Esa actitud es producto del desprecio que sienten por los ciudadanos, de la raíz ideológica antidemocrática que los motiva y de la incapacidad para asumir responsabilidades públicas que han demostrado, fuera de su accionismo propagandístico que  deja una estela de vacío luego de pasado el “acto”.

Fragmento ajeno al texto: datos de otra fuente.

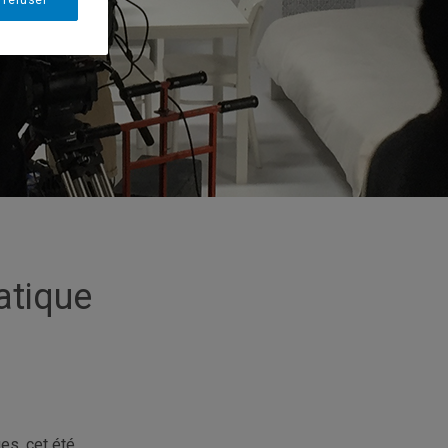
 refuser
atique
es, cet été.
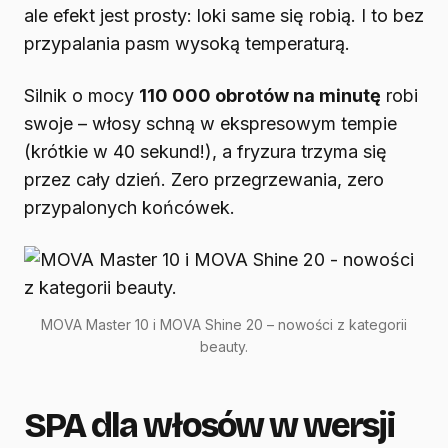
ale efekt jest prosty: loki same się robią. I to bez
przypalania pasm wysoką temperaturą.
Silnik o mocy
110 000 obrotów na minutę
robi
swoje – włosy schną w ekspresowym tempie
(krótkie w 40 sekund!), a fryzura trzyma się
przez cały dzień. Zero przegrzewania, zero
przypalonych końcówek.
MOVA Master 10 i MOVA Shine 20 – nowości z kategorii
beauty.
SPA dla włosów w wersji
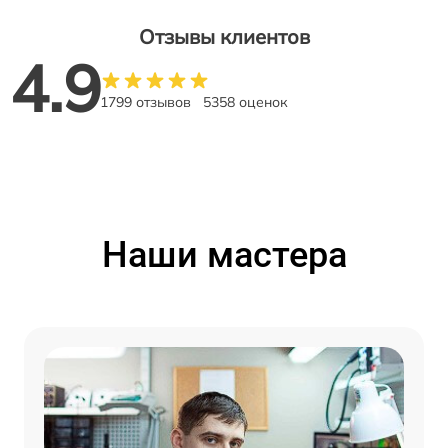
Отзывы клиентов
4.9
1799 отзывов
5358 оценок
Наши мастера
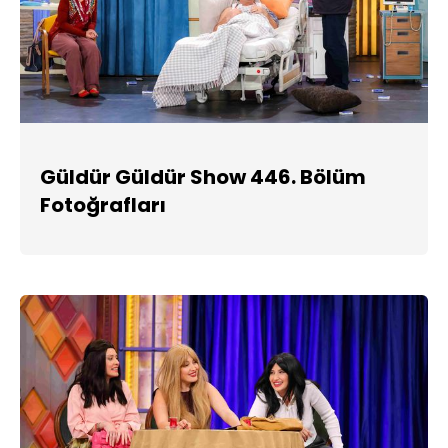
Güldür Güldür Show 446. Bölüm
Fotoğrafları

No está demás recordar que los personeros de gobierno son derechistas que apoyaron a la dictadura, votaron por el “si” en el plebiscito del 88 y que su actividad política se reduce a defender los privilegios de una minoría enriquecida al alero de la dictadura como lo demostraron conduciendo por medio de un “derecho a veto” ilegítimo a los gobiernos de la Concertación, los que se cuidaron de seguir obedientemente lo que exigía la derecha que hoy gobierna y que no fue otra cosa que la defensa táctica y estratégica del modelo impuesto por la dictadura, labor que hoy siguen haciendo desde La  Moneda con el agravante que están empeñados en hacer “cambios” que no son otra cosa que profundizar el enajenamiento de Chile, la apropiación privada de la poca riqueza pública que aun existe, para aumentar la tasa de acumulación de riqueza en pocas manos que los beneficia.

Si no hay una respuesta ahora, el pueblo hablará en las elecciones, las municipales de 2012 y las presidenciales de 2014 aunque parezcan seguros de que lograrán seguir engañando a millones, la historia siempre da mas de una sorpresa.